Food Labels: What Does It All Mean?

By Christine Salazar, RD

The federal government sets legal guidelines on the labels food manufacturers put on their products. The guidelines are supposed to regulate the claims made by these manufacturers and are meant to make it easier for the average consumer to make smart, healthy decisions. For example, if a label shows a claim about heart disease, then that food is low in cholesterol, fat or saturated fat. Why is the manufacturer of that product allowed to make such a claim? Research has proven that diets low in these nutrients lower the risk of heart disease. Similarly, health claims on food labels about high blood pressure and sodium mean the product is low in sodium. This claim is based on research which has shown that a diet low in sodium can decrease blood pressure (although this is not true for everyone). Cancer and fat health claims mean that the food must be low in fat or fat-free. Some food labels claim that diets low in saturated fat and cholesterol and high in fruits, vegetables and grain products that contain fiber “may” or “might” reduce the risk of heart disease. This means that the food must be a fruit, vegetable or grain product low in fat, saturated fat and cholesterol, and contain at least .6 grams of soluble fiber, unfortified, per serving.

How Accurate Are These Claims?

Many disease states, particularly the ones discussed above, are diet-related. Now let’s take a look at another food claim that could help reduce the risk of these diseases. Many packaged foods have “No Trans Fats” labels on the front of the product. The government will allow a company to label a product as such as long as it has less than five grams of trans fats per serving. It does not mean the product does not have any trans fats at all. One quick way to tell if a product has trans fats is to look at the ingredient list. If hydrogenated oils or partially hydrogenated oils are listed, then it does have trans fats.

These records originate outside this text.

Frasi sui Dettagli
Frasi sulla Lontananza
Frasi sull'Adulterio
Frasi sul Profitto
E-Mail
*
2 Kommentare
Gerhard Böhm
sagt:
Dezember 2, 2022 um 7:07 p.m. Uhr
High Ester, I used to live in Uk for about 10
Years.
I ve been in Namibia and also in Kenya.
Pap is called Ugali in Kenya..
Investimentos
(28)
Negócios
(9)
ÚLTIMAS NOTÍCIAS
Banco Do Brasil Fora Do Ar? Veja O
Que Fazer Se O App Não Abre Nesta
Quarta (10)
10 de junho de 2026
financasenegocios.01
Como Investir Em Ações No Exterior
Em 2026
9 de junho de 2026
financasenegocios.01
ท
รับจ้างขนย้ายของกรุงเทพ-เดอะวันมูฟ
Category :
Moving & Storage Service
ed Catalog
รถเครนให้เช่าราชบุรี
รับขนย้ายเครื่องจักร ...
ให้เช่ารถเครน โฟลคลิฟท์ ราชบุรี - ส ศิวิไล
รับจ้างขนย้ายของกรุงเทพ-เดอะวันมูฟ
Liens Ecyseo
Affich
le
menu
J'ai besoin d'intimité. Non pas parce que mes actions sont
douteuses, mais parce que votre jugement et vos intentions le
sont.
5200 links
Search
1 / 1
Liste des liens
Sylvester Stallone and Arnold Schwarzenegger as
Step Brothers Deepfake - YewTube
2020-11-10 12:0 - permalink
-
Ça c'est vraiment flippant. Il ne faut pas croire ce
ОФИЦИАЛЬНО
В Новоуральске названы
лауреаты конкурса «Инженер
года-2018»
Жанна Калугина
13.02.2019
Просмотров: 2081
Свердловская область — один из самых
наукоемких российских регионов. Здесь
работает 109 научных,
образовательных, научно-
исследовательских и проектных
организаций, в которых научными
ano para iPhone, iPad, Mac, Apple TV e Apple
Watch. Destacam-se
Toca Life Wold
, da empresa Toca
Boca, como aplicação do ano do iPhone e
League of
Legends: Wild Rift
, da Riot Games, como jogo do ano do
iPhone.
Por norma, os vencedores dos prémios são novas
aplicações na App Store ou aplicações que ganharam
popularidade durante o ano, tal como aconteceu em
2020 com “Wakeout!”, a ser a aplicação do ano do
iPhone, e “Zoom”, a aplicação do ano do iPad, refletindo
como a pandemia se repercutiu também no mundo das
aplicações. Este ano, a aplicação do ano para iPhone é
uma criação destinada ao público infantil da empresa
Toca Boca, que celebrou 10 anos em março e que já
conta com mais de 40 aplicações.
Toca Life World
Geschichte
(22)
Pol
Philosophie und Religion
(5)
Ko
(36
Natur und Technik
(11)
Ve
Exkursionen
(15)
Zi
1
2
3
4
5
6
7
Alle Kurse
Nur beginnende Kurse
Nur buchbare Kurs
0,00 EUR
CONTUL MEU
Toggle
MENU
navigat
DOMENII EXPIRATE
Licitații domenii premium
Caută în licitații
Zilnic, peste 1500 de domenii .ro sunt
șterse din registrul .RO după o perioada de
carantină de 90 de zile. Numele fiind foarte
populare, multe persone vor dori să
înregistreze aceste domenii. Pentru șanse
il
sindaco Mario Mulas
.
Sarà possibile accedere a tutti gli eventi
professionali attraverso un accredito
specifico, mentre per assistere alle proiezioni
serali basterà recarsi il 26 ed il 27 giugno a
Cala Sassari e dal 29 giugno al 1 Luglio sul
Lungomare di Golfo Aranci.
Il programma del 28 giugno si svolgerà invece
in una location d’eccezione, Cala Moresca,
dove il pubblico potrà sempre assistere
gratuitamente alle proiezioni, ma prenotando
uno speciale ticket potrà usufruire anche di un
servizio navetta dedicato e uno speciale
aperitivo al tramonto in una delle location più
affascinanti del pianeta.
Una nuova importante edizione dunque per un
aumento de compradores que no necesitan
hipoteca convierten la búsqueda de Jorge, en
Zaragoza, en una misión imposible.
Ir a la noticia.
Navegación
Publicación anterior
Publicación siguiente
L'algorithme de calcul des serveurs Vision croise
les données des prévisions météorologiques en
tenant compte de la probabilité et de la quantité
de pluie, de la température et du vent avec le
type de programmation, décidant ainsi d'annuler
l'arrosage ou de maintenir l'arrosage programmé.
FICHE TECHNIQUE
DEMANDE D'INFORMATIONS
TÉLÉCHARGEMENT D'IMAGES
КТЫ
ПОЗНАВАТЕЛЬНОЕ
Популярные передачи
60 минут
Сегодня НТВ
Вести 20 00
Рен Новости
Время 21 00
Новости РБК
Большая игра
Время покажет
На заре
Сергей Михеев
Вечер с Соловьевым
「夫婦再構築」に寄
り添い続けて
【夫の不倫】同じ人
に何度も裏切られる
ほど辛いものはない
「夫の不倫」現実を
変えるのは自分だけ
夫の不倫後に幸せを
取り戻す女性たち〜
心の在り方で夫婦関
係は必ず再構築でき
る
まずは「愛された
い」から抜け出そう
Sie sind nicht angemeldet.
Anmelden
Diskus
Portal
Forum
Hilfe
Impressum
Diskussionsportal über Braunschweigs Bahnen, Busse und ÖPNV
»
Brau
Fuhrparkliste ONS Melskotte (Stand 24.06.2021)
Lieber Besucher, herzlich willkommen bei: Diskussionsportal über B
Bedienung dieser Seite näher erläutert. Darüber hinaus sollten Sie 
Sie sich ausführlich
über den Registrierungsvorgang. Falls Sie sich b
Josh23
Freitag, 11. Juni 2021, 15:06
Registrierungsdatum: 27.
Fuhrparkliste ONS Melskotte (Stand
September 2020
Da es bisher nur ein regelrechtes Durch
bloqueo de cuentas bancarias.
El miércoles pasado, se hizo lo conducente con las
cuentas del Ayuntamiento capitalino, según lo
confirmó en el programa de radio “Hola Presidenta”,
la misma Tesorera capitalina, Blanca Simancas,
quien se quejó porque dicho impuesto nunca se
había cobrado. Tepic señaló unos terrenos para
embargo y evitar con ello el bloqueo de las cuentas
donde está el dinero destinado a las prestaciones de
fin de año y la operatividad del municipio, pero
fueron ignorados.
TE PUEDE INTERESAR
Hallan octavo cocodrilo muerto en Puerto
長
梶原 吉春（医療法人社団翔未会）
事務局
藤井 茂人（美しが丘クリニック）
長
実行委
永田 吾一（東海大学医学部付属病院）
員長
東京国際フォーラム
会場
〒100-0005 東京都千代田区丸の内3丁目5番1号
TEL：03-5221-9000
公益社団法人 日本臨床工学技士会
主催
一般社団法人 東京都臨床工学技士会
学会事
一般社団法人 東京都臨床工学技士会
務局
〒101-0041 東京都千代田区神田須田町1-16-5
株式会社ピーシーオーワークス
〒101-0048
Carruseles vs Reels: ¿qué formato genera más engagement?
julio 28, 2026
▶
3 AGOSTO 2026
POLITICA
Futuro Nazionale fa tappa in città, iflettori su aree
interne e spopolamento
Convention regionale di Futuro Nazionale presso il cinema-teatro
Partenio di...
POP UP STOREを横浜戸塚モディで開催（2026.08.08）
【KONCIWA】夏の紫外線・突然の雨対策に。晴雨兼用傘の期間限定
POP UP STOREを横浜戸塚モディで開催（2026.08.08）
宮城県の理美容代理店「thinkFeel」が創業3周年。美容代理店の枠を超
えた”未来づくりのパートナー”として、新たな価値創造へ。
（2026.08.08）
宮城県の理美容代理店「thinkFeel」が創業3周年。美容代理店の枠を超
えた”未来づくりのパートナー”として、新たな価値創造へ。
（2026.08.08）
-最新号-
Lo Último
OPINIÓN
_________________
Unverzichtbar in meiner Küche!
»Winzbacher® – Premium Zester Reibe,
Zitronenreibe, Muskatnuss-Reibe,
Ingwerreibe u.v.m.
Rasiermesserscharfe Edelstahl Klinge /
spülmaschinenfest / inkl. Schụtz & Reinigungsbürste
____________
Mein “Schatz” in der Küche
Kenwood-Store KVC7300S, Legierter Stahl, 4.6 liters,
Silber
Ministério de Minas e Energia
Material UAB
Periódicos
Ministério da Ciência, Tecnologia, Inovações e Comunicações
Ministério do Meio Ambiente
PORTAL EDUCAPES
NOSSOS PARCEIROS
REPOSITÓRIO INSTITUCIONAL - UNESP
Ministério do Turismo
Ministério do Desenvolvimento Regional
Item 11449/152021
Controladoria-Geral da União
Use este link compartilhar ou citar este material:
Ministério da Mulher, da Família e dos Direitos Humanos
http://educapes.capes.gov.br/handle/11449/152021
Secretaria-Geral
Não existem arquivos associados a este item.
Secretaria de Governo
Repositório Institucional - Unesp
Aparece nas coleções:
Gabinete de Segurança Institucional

How are Daily Values Calculated?

Many people see “% Daily Value” on nutrition labels and are confused by what it means. This percentage is based on a 2000 or 2500-calorie diet, which is supposed to be the average caloric intake for an American adult. If you consume fewer or more calories then your daily value percentage will increase or decrease accordingly. The nutrients that you want to keep your daily value percentages low in are total fat, saturated fat, cholesterol and sodium. The nutrients you want to reach 100% of your daily value include carbohydrates, dietary fiber, vitamins and minerals. It is important to reach these daily values by consuming a variety of foods, not just from a single food source.

Common Claims

You’ve probably noticed a lot of short statements on food packages. These are defined by specific claims that the government regulates. Here are some examples:


What It Says

What It Means

Calorie Free

Fewer than 5 calories per serving

Light or Lite

1/3 fewer calories or no more than 1/2 the fat of the higher-calorie, higher-fat version OR no more than 1/2 the sodium of the higher-sodium version

High Fiber

At least 5 grams of fiber per serving

Good source of fiber

2.5 to 4.9 grams of fiber per serving

Low Fat

3 grams of fat or less per serving

Lean

Fewer than 10 grams of fat, 4 grams of saturated fat and 95 milligrams of cholesterol per serving


There are many more claims that food manufacturers put on their labels, but these are some of the most common ones. Remember: these labels are meant to help market the product to you, the consumer—so just because a product does not have a claim doesn’t mean it’s not a healthy choice.

What Counts as a Whole Grain?

The government recommends half of our grain intake comes from whole grain sources. So what do you look for on a package? Look for any “whole” grain on the ingredient list; for example, “whole wheat” or “whole oats.” Any whole grain will meet your nutritional requirements; just be sure to make sure the ingredient is listed as “whole.” Wheat flour, organic flour, multigrain, enriched wheat flour, bran, wheat germ, semolina, and durum wheat do not count as whole grains. If you see these ingredients listed, then the product you’re looking at is not a whole grain source. Products enriched with wheat flour are considered refined grain products. These are not the same as whole grain products. It’s important to understand the difference, since refined products have had their vitamins and minerals stripped away. Even if the product has been fortified, only some of those precious nutrients have been added back.

Tips to Take Home

The best thing to remember is to always read food labels—and especially the ingredient list—when making smart choices at the grocery store. A few quick tips to remember: no matter what nutrient these claims reference, “free” has the least amount of the nutrient, “very low” and “low” have a little more, and “reduced” or “less” means that the food has twenty-five percent less of that nutrient than the standard version of the food.